Запах стружки, краски, лака, металла, машинного масла – это существенная часть моего детства. Обоняние и тактильность стали затем существенной частью и всей жизни.
Иногда папа брал меня в кабинет, я устраивался под его рабочим столом и играл в кубики. Меня там никто не видел, и я предавался своим детским мечтам. Однажды к папе заглянул неизвестный человек, увидел, что в кабинете, кроме папы, никого нет, странно сложил пальцы обеих рук так, что получилась решётка, улыбнулся и вышел.
Много позже, уже после возвращения из лагеря, папа расшифровал мне этот жест и этот эпизод. Нанятый органами, никому не знакомый, тот человек ходил по фабрике и терроризировал сотрудников, показывая своим жестом, что их всех арестуют.

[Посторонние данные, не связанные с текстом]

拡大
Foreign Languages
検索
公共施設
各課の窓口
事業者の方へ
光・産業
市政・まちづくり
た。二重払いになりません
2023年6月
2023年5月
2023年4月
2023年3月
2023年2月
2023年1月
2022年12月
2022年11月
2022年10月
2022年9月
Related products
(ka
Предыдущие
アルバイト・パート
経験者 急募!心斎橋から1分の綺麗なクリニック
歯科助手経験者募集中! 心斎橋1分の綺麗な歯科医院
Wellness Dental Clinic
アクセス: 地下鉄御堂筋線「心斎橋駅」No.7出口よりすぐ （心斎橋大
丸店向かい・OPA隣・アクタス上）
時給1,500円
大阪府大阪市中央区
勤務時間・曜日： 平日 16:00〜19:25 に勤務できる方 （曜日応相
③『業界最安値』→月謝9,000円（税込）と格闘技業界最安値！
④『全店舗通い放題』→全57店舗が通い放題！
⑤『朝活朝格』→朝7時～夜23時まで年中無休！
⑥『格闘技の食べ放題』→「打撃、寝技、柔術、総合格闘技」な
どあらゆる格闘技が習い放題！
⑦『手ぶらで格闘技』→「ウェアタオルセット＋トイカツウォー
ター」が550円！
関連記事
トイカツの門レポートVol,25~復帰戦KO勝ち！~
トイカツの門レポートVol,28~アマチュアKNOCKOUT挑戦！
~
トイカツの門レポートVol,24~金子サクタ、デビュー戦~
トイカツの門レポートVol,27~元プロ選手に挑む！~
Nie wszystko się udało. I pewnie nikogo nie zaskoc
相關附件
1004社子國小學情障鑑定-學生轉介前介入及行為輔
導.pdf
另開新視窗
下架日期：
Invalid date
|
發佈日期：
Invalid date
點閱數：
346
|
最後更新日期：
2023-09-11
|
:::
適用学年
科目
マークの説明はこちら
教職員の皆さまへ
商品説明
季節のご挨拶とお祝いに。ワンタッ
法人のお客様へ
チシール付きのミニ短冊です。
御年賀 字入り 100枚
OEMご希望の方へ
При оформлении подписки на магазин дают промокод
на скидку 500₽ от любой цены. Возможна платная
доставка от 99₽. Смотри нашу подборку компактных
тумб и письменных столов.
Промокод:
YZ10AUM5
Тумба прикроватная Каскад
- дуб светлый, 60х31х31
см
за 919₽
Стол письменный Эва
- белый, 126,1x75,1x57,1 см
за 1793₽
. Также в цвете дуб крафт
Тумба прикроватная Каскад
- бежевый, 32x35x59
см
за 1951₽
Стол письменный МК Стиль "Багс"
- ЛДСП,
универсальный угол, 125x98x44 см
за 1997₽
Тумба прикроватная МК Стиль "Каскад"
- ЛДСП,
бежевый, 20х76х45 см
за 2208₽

Так оно и вышло.
В 1951 году папа был репрессирован, якобы за растрату фабричного спирта, получил пятнадцать лет, провёл в лагерях три с половиной года, в пятьдесят шестом был реабилитирован. Мы легко отделались, хотя после войны и лагеря папа уже не восстановился. В молодости он был чемпионом Минска по тяжёлой атлетике.
Я всю жизнь невольно смотрю на руки собеседника. С ногами – другая история.
Всё те же, почему-то так запомнившиеся, ноги тёти Наты… В старости она совсем не сможет ходить и превратится в рыхлую, прокисшую и прокуренную горбушку.
У дяди Зямы жали башмаки – сняв их, он шевелил пальцами в чёрных носках. Я дёргал за один из пальцев, пытался напугать, – через четверть века в ранку на этом пальце попадёт инфекция, дяде Зяме отрежут палец, потом ступню. Он умрёт во время операции, когда ему будут отнимать ногу.